前島の席から香月の表情は見えなかったが、角北はそれが獲物を見つけた雌豹の瞳と同じであることをしっかりと確認して、ヤレヤレと首を振った。
香月は木田と室井の間に、当然のように割り込んで座った。押し退かされた室井は寝苦しそうに唸ったが、またうつらうつらと船を漕ぎ始めた。
前島はそれを見て絶句した。どうも角北とのやり取りから怪しいとは思っていたが、まさかあの人まで。しかも、うちの木田を。
「さっきはちゃんと挨拶できなくてごめんね?木田くん」
「ん……?」
寝起きのような声をあげた木田が、ボンヤリした目を香月に向ける。
「あはは、酔ってる」
「んー……」
角北はその様子を面白そうに眺め、隣のキヨタカは訝しげに見つめていた。
櫻井も玉谷も別の場所に移動していたが、各々の場所からその様子を注意深く窺っていた。どこの席でも、香月の様子をチラチラと盗み見る人が出てきている。
「ねぇ、今日のライブ楽しんでもらえたかな」
上目づかいに見上げてくる香月を、木田はボンヤリと眺めている。香月は木田に鎖骨が見えるように首の角度を変えながら、更に顔を近づけていく。

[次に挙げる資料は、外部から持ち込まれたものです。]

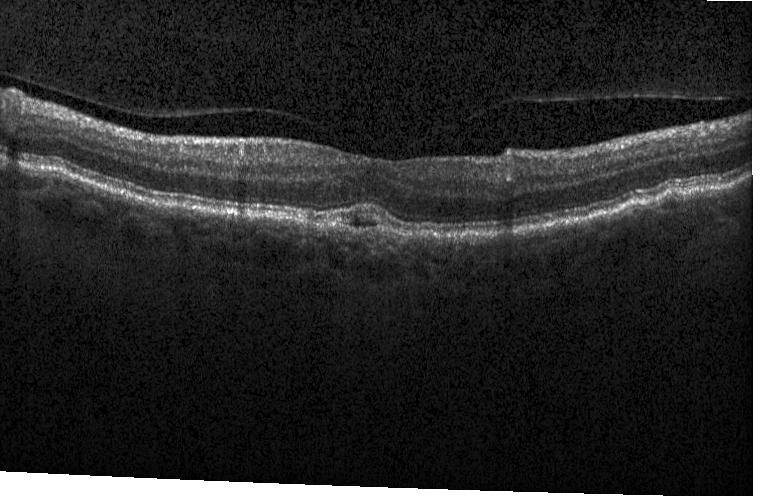

OCT line scan · macular scan.
Finding: a choroidal neovascular membrane.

「そんなに酔ってると、帰るのつらいんじゃない?ねぇ、これ終わったら俺のマネージャーに言って、俺の部屋まで乗せてってもらわない?」
木田の目が少し開いたのを香月は見逃さなかった。やっぱこの顔、好みだなと考え、香月はほくそ笑む。
「あぁ、俺の部屋って言っても今日泊まってるホテルのことだから。そんな緊張しなくたっていいし……」
香月は途中で言葉を止めた。木田の目が逸れている。自分を通り越して、その奥へと視線が。
香月は後ろをチラリと見た。先ほど押し退けた男が、今にもテーブルに付きそうな勢いで頭をグラグラとさせている。
自分にこれほどの距離にまで迫らせておいて、こんな飲んだくれの方に視線を取られているなんて。
この男、楽屋に挨拶に来たときだって自分にあまり興味のなさそうな素振りでいたし。
香月は腕を伸ばし、木田の顔をこちらに向けさせようとした。